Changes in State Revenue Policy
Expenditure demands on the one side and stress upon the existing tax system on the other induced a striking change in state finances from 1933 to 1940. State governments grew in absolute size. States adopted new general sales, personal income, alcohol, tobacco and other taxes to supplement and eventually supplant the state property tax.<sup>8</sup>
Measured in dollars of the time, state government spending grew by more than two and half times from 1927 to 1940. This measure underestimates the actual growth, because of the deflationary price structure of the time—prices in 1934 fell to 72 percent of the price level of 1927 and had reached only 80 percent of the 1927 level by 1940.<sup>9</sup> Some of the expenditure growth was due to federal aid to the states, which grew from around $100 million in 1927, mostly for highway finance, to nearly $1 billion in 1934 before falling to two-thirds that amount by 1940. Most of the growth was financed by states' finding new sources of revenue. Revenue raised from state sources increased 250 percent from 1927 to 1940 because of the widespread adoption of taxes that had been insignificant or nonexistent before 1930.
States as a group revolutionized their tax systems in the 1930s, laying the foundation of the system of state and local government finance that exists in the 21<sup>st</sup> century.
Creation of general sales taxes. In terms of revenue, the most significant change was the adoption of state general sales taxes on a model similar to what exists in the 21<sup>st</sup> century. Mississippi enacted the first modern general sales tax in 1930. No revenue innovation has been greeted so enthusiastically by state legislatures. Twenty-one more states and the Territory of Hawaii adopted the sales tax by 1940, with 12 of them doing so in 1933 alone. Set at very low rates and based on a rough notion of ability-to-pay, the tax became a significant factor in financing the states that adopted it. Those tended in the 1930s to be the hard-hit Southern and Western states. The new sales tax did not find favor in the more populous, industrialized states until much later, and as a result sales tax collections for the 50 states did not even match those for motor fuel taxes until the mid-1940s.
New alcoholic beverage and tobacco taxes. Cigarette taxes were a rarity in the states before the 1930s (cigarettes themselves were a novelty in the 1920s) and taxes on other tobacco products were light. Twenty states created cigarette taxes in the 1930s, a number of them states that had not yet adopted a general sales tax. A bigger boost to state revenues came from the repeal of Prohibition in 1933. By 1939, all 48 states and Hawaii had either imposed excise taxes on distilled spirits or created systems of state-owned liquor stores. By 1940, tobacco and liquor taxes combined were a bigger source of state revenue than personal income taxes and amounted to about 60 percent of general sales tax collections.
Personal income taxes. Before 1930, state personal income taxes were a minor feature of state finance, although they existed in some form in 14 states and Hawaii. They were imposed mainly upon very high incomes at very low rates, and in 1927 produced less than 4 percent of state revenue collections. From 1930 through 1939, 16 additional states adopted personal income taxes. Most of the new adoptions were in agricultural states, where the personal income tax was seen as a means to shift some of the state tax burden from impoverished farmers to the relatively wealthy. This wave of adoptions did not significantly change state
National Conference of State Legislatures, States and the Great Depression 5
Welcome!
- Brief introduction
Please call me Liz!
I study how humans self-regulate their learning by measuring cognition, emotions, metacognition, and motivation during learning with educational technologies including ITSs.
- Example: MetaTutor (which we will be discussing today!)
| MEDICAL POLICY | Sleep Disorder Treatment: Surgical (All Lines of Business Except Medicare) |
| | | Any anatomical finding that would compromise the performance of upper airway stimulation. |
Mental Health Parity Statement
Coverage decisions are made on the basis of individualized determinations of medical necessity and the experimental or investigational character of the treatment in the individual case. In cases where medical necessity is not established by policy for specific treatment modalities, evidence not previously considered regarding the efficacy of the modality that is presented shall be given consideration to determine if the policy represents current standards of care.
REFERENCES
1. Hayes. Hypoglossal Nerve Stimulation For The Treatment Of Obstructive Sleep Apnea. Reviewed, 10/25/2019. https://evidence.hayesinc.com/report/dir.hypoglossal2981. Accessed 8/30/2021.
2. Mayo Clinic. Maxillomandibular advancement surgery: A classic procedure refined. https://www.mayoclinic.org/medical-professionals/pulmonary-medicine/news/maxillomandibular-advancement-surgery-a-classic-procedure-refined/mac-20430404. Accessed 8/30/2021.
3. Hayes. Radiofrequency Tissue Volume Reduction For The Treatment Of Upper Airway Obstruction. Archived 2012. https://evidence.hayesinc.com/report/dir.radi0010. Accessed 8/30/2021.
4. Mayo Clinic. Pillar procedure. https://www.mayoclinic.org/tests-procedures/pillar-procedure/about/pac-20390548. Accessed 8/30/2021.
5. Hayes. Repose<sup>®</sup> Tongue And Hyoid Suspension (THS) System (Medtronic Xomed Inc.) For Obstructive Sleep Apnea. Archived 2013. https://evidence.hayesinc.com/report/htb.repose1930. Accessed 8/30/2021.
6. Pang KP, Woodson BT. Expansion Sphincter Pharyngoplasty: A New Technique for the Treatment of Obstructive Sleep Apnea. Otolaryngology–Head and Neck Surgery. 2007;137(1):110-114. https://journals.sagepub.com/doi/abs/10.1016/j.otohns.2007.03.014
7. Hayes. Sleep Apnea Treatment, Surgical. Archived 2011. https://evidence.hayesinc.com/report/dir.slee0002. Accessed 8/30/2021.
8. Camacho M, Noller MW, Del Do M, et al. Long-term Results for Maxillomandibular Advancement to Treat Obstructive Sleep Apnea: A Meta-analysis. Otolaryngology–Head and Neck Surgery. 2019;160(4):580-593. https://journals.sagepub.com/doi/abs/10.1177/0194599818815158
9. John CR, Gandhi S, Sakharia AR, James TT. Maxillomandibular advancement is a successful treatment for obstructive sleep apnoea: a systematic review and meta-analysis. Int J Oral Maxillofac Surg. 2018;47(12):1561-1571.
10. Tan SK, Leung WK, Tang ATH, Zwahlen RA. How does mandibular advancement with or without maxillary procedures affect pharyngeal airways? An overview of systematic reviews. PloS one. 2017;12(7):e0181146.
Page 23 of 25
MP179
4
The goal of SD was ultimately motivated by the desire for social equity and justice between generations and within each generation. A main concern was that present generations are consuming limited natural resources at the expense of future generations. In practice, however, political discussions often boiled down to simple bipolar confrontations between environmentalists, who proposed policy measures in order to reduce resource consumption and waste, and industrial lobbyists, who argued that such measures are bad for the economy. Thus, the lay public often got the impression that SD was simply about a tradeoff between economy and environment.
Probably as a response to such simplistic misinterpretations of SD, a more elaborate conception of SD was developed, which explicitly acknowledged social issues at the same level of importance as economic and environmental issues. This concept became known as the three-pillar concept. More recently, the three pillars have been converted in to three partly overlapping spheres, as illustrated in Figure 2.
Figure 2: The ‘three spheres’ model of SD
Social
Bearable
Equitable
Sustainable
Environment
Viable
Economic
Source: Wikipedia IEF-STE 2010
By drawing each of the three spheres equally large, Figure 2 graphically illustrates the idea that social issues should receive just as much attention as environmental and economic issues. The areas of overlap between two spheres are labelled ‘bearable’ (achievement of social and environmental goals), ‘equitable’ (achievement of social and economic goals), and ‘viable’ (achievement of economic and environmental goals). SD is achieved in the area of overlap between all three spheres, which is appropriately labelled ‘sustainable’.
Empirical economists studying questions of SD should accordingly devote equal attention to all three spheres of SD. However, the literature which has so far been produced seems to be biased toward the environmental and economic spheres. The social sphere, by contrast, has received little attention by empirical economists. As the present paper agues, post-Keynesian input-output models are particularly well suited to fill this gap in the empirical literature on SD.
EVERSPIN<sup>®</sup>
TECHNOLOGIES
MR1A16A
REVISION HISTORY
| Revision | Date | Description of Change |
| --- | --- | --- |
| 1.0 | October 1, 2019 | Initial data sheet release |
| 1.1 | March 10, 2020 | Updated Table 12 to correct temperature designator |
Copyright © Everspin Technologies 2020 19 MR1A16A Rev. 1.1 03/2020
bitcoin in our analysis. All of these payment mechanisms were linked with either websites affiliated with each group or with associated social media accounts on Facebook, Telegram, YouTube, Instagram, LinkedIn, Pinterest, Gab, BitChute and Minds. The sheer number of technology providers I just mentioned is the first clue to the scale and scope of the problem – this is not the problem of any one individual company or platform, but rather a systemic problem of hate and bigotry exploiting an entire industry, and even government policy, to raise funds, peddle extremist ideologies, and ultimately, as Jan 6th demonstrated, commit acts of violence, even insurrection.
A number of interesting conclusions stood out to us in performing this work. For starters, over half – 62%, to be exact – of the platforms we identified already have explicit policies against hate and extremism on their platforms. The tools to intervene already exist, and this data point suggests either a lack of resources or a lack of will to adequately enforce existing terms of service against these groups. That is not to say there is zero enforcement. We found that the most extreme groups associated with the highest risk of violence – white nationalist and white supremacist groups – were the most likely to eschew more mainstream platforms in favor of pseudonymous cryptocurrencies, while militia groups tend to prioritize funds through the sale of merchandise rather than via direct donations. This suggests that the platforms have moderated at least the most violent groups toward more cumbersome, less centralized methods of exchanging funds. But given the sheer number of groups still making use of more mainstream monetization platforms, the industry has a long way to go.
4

---

WORK REQUIRED:
Copy all lines of the listing above that contain the string "procedures".

SOLVED EXERCISE:
4. Mayo Clinic. Pillar procedure. https://www.mayoclinic.org/tests-procedures/pillar-procedure/about/pac-20390548. Accessed 8/30/2021.
10. Tan SK, Leung WK, Tang ATH, Zwahlen RA. How does mandibular advancement with or without maxillary procedures affect pharyngeal airways? An overview of systematic reviews. PloS one. 2017;12(7):e0181146.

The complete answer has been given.